Die Euphorie und die Endorphine nach dem Schwimmbad-Besuch verfliegen immer mehr, denn Johann ist nicht noch einmal vorbeigekommen. Katharina läuft in ihrem Zimmer auf und ab, kaut dabei auf der Unterlippe. Ist sie zu impulsiv gewesen, zu forsch, zu hastig und jetzt bereut Johann es, sie geküsst zu haben? Womöglich hält er ihre Beziehung für aussichtslos und besucht sie deshalb nicht mehr? Aber dann würde er ihr das doch sagen, oder?

Das Zimmer ist zu klein. Vom Lesesessel zum Bett und zurück benötigt sie nur wenige Schritte. Ständig wendet Katharina, um den Weg von vorn zu beginnen. Dann trifft sie eine Entscheidung. Dieses Gefühl der Unwissenheit findet sie unerträglich – sie braucht Klarheit.

Deshalb holt sie noch einmal die graue Leinenbluse und die Leggins hervor, für die sie in der oberen Schublade direkt unterhalb des Spiegels im Nebenzimmer einen gut versteckten Platz gefunden hat. Denn Edi betritt diesen Raum so gut wie nie und wird dort sicher nicht zufällig darauf stoßen. In ihrem Kopf hallen Edis Ermahnungen und Johanns besorgte Stimme, aber davon kann sie sich jetzt nicht aufhalten lassen. Sie spannt die Muskeln und geht dicht an den Spiegel heran.

Einen Herzschlag später wartet Katharina im Inneren des Baumes, bis sich ihre Augen an die Dunkelheit gewöhnen. Dann späht sie vorsichtig dort hinaus, wo sich die braun verfärbten Blätter im Wind wiegen. Nach ein paar Schritten bleibt sie gleich wieder stehen, weil sie das Gefühl beschleicht, man könne das Rascheln der Herbstblätter kilometerweit hören. Sie lauscht, doch der Wald liegt weiterhin still vor ihr.

Als sie das nächste Mal anhält, um sich umzuhören, stellen sich augenblicklich ihre Nackenhaare auf. Was ist das für ein Geräusch? Sind das nicht Hufgeklapper und die schimpfende Stimme eines Mannes? Ganz in ihrer Nähe kommt ein struppiger grauer Esel zum Stehen und sieht sich gehetzt um.

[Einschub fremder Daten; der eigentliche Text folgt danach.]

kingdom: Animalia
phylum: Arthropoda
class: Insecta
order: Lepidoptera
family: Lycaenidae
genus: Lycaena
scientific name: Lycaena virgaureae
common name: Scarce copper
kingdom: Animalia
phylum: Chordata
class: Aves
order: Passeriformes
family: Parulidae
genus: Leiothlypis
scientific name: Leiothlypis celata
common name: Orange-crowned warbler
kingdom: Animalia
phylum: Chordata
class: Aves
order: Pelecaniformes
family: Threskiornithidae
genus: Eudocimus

»Halt ihn fest, Junge!«, brüllt ein Mann, der keuchend auf sie zuläuft. Katharina versteht erst mit Sekunden Verspätung, dass er sie meint. Was kann sie tun? Der Esel scheint gerade abzuwägen, wohin er flüchten soll. Ohne weiter nachzudenken, greift sie den herunterhängenden Zügel und bemüht sich, besänftigend auf das Tier einzureden. Sie murmelt leise Worte.

Als der Mann auf sie zukommt, zittern Katharinas Hände ähnlich heftig wie die Nüstern des Tiers, dessen Zügel sie umklammert. Ihr Gemurmel kann nicht einmal sie selbst beruhigen! Sie sollte schleunigst wieder von hier verschwinden! Trotzdem hält sie den Ledergurt etwas fester, als der Esel unruhig daran zerrt.

»Ah, sehr gut, du hast ihn erwischt!«, schnauft der Mann. Tiefe, dunkle Falten umrahmen seine Augen. »Er ist mir weggelaufen, der Riemen ist geplatzt!« Mit einer unwirschen Handbewegung winkt er ihr, ihm zu folgen.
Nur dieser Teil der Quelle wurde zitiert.